Example #2 of condition image and generated textures from various prompts

In order to train ControlNet we created a dataset of ~1k assets using Ready Player Me assets library. We annotated them automatically using renders and Blip-2. As a result, Stable Diffusion with trained ControlNet produces textures of similar quality to the ones we have in the dataset. This method generalized to unseen outfits, but requires to prepare a conditioning image for them.

Baked shadows and lights

In our experiment it became evident that the data used for the ControlNet training infuses certain stylistical bias for the images generated with it. In our experiments with Stable Diffusion v1.5 we clearly see generations looking like the majority of Ready Player Me textures stylistically. It means having dark shadows on the clothing creases and shadows under the arms. We did not conduct experiments with alternative datasets of 3D models, but we assume that if the data does not have clear shadows on diffuse textures, trained ControlNet will inherit this bias.

Avatars wearing outfits textured entirely using the proposed method.

Image input

For the image input we used IP-Adapter to augment Stable Diffusion with image-prompt input. It works well in combination with ControlNet allowing us to transfer the concept of the input image for a UV texture of the garment. However, the exact same style of the input is not always achievable since the base Stable Diffusion model that is used for rendering may have some limitations with certain input styles and concepts.

Example of textures generated from input image with medieval outfit.

Limitations

This method does not work perfectly on the seams. It's often the case where geometric parts of a 3D asset positioned closely together are split into different UV islands. The misalignment then happens around UV edges.
The method is not suitable for creating full coherent textures for the assets with too fragmented UVs.
Sometimes without some key-words indicating what type of asset it is (t-shirt/jacket, pants, shoes, the model might get confused and hallucinate wrong details).
Using image-prompts with faces may cause the faces to appear on the garments.
Beautiful, coherent and useful generations happen once per 5 generations approximately, that is not very efficient use of the compute and this issue should be addressed with the model alignment or by other means.
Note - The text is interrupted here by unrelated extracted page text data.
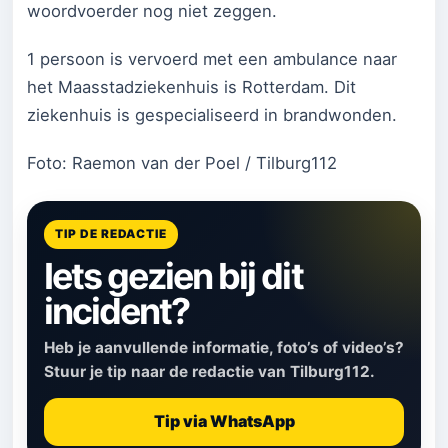
woordvoerder nog niet zeggen.
1 persoon is vervoerd met een ambulance naar
het Maasstadziekenhuis is Rotterdam. Dit
ziekenhuis is gespecialiseerd in brandwonden.
Foto: Raemon van der Poel / Tilburg112
TIP DE REDACTIE
Iets gezien bij dit
incident?
Heb je aanvullende informatie, foto’s of video’s?
Stuur je tip naar de redactie van Tilburg112.
Tip via WhatsApp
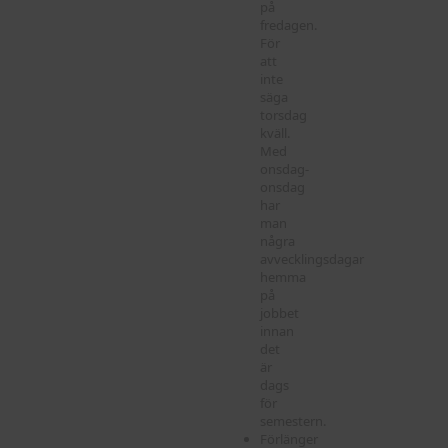
på
fredagen.
För
att
inte
säga
torsdag
kväll.
Med
onsdag-
onsdag
har
man
några
avvecklingsdagar
hemma
på
jobbet
innan
det
är
dags
för
semestern.
Förlänger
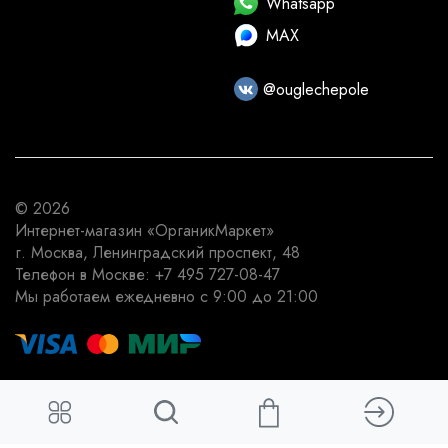
Whatsapp
MAX
@ouglechepole
© 2026
Интернет-магазин
«ОрганикМаркет»
г. Москва
,
Ленинградский проспект, 48
Телефон в Москве:
+7 495 727-08-47
Мы работаем
ежедневно с 9:00 до 21:00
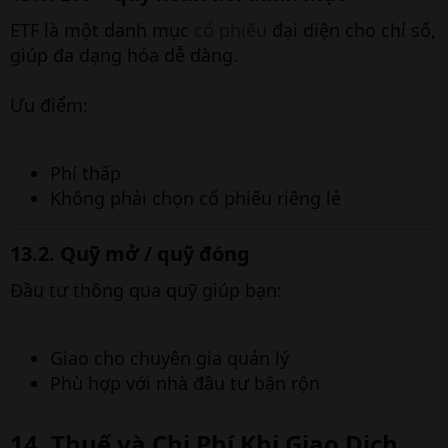
ETF là một danh mục
cổ phiếu
đại diện cho chỉ số,
giúp đa dạng hóa dễ dàng.
Ưu điểm:
Phí thấp
Không phải chọn cổ phiếu riêng lẻ
13.2. Quỹ mở / quỹ đóng
Đầu tư thông qua quỹ giúp bạn:
Giao cho chuyên gia quản lý
Phù hợp với nhà đầu tư bận rộn
14. Thuế và Chi Phí Khi Giao Dịch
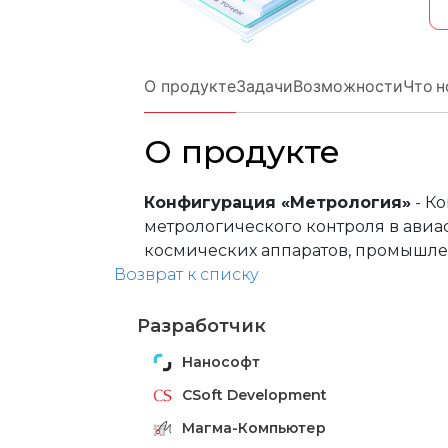
Строительство и архитектура
ЕСКД
Машиностроени
Инженерный анализ
Электротехнические реше
Системы контрол
Инженерные изыскания
Магистральные трубопров
Технологические
О продукте
Задачи
Возможности
Что н
Документооборот
Электронный архив
Визуализация
О продукте
Нормативно-техническая документа
Другое
Управление объ
Разработка радиоэлектронных устро
Расчетное ПО
Облачные серви
Конфигурация «Метрология»
- К
Операционные системы
Защита данных
Каталоги
метрологического контроля в авиа
космических аппаратов, промышлен
Корпоративные системы
Системы контрол
Возврат к списку
Разработчик
Нанософт
CSoft Development
Магма-Компьютер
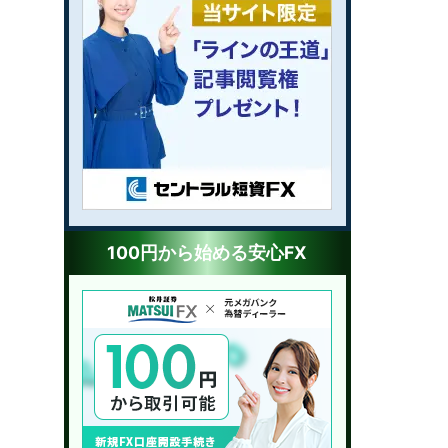
100円から始める安心FX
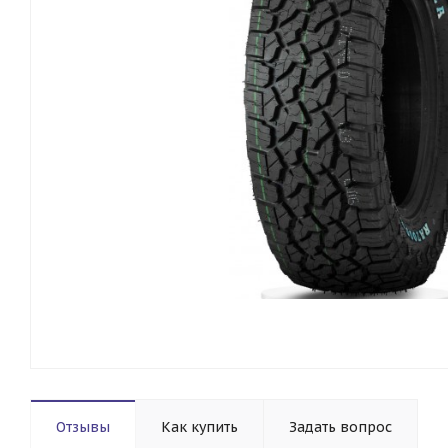
Отзывы
Как купить
Задать вопрос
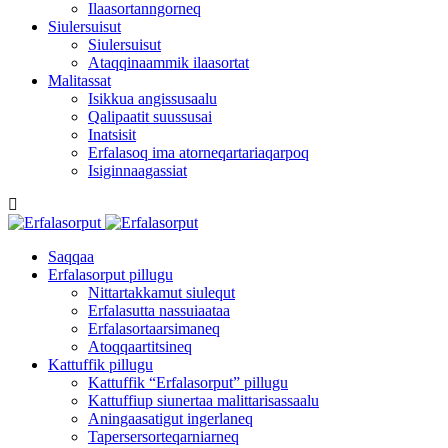
Ilaasortanngorneq
Siulersuisut
Siulersuisut
Ataqqinaammik ilaasortat
Malitassat
Isikkua angissusaalu
Qalipaatit suussusai
Inatsisit
Erfalasoq ima atorneqartariaqarpoq
Isiginnaagassiat
Saqqaa
Erfalasorput pillugu
Nittartakkamut siulequt
Erfalasutta nassuiaataa
Erfalasortaarsimaneq
Atoqqaartitsineq
Kattuffik pillugu
Kattuffik “Erfalasorput” pillugu
Kattuffiup siunertaa malittarisassaalu
Aningaasatigut ingerlaneq
Tapersersorteqarniarneq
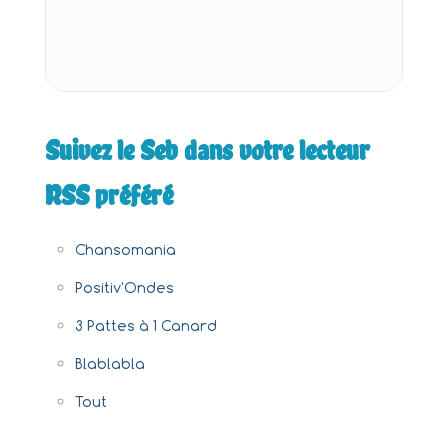
Suivez le Seb dans votre lecteur
RSS préféré
Chansomania
Positiv'Ondes
3 Pattes à 1 Canard
Blablabla
Tout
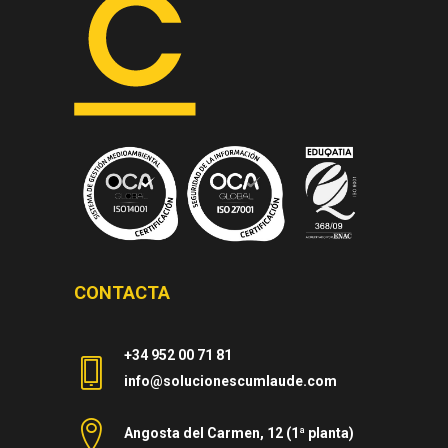
CONTACTA
+34 952 00 71 81
info@solucionescumlaude.com
Angosta del Carmen, 12 (1ª planta)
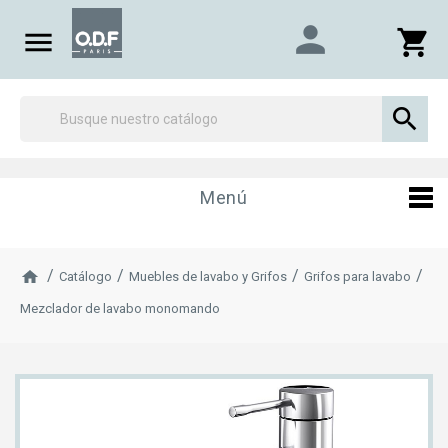
person

shopping_cart

Menú
Catálogo
Muebles de lavabo y Grifos
Grifos para lavabo
Mezclador de lavabo monomando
a.) Render of pants with generated textures demonstrating misalignment in seams region. b.) The original asset created by a 3D artist. c.) Generated UV-texture d.) Conditional image that demonstrates how UV islands are separated on the image.

Demo

The main stable version is available in Asset Designer for a limited number of assets and with only diffuse available. In SIGGRAPH demo you can experience the latest SDXL based model with PBR materials. In the first version web demo, you can experience the same model that runs in Asset Designer, but with PBR materials and for full-body assets.

Asset Designer with an asset textured using predefined Medieval prompt.

Future improvements

Addressing seams and consistency issues

Recently a paper was released by Xianfang Zeng et al introducing Paint3D. The described method uses depth conditoning and several model views to generate a new desired look of the 3D object. Then it re-projects the texture to the original UVs and uses an inpainting and refinement steps to complete the texture. In the inpainting step it uses a similar techique to the one proposed in our method. Namely, the authors also trained ControlNet conditioned on the positional encodings embedded in the UV space to produce diffuse maps without baked lights. The produced textures inherit the lightless bias from the training set.

Main takeaways

More diverse meshes are necessary for training higher quality ControlNet model that could generalize to diverse assets. We had ~1k meshes, Paint3D used ~105k meshes sourced from the Objaverse dataset.

Creating coarse texture using depth-conditioned reprojections shall improve a lot the coherence, seams issues and help the model to generalize to any asset better.

Real-time performance

To speed up the generation process it makes sense to experiment with training custom LCM model on UV textures. Also, using smaller and faster models instead of the vanilla SD should also speed up the process significantly, which requires to re-train ControlNet for such models.